• **ASSIGNMENT 1**
From the Father's Day post, list the things the writer asked Mom to bring for the meal.
• **ASSIGNMENT 2**
According to the Father's Day post, what two occasions did the family gathering mark?
• **ASSIGNMENT 3**
Continue the Father's Day post from its last sentence.

• **DOCUMENT TEXT**
A Cougel's father's day

Today was my first time hosting a meal in my new apartment. And the first time I hosted my family, ever. Between both my sisters, their kids, and my parents, there’s usually an occasion to celebrate every other Sunday. In New Jersey. Since I lived away from my family for so many years, I don’t complain, and make the guilt-trip out by train every time. But this time – for father’s day and my sister’s birthday – I went out on a limb and invited the whole gang into the city. I was worried my mother would say no. She can’t bear the traffic (or my father’s agitation because of it) and whenever I suggest a dinner in the city instead of a brunch in NJ, she says, “Tell me, what can I get in NY that I can’t get in NJ?”
They all agreed to come.  They were happy to. I made a list, I checked it fifteen times, and because I don’t have a lot of space or roommates to eat leftovers, in the end I  asked Mom to bring half the things on my list. Orange juice (too heavy to carry with all the other groceries from whole foods), lox for ten Jews (Costco carries family size), a large platter for said lox, kosher bagels (from the extra freezer in mom’s basement), and all the tiny but necessary things I didn’t realize I was missing, like a grater, a vase for the flowers I bought at the farmers market, a salad bowl, and drinking glasses for 4+.  Although as Mom pointed out, I have plenty – an entire shelf! – of martini glasses, in different colors.  (“It’s because I never use them and they haven’t broken yet!”)  In my defense, I would like to add that I did not serve alcohol. Not even mimosas or sparkling wine. Not because it was early in the day, or because we’re Jews.  Nor was it because Mom was there.  But because believe it (or fine, don’t), I am making a concerted effort to cut waay back on all things that are bad for me.

• **INFORMATION SUPPLIED**

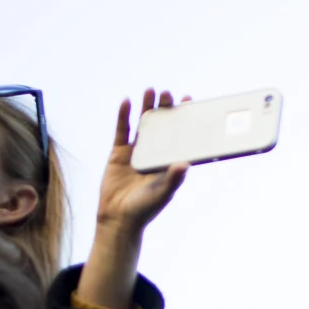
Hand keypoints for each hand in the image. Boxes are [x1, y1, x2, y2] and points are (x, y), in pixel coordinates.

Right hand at [95, 89, 190, 241]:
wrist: (117, 219)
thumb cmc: (144, 209)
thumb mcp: (162, 194)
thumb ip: (173, 179)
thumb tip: (186, 164)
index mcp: (168, 162)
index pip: (179, 136)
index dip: (184, 120)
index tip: (190, 101)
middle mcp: (154, 154)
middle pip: (161, 126)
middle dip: (165, 109)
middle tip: (169, 93)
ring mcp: (136, 152)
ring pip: (142, 124)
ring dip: (146, 107)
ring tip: (151, 90)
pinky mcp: (118, 153)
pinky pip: (121, 130)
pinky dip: (123, 116)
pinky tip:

• **FINAL ANSWER 1**
- Orange juice
- Lox for ten
- A large platter for the lox
- Kosher bagels
- A grater
- A vase for the flowers
- A salad bowl
- Drinking glasses for 4+

• **FINAL ANSWER 2**
Father's day and the writer's sister's birthday.

• **FINAL ANSWER 3**
A blog I posted in late February introduced the ongoing saga of my health, and how I try to maintain it, while simultaneously maintaining the illusion that I don’t need to.  http://thecougelchronicles.com/?p=122
This past week had me back at the same doctor because of reoccurring stomach pain that I thought was food poisoning, but I think what I’ve really contracted is mood poisoning. Maybe they go hand in hand. Bottom line, I felt like shit this week and I was sick of it, literally.  Mom, hearing how I felt, urged me to go to the doctor, who immediately sent me for an ultrasound. He told me not to eat; to wait until after the ultrasound.  When I called Mom to update her – even though there was nothing new to report since I hadn’t even had the ultrasound yet, let alone the results – she yelled at me.
“YOU HAVEN’T EATEN SINCE YESTERDAY? It’s 2 o’clock. You must eat something!”
“But Mom, I’m not supposed to. They’re examining my STOMACH. The doctor told me not to.”
“He doesn’t know what he’s talking about.”
She proceeded to call me when I was in the waiting room to whisper conspiratorially: “Tell the receptionist that they need to take you now, or you’re going to faint from not eating.”  I wanted to remind Mom that Jews fast, a lot, for much longer hours, while standing up in a hot synagogue, and they don’t complain about it (until after break fast anyway), or seem to suffer any long-term effects. While I was in an air-conditioned room with free filtered water, and it was only midday. But I kept my mouth shut.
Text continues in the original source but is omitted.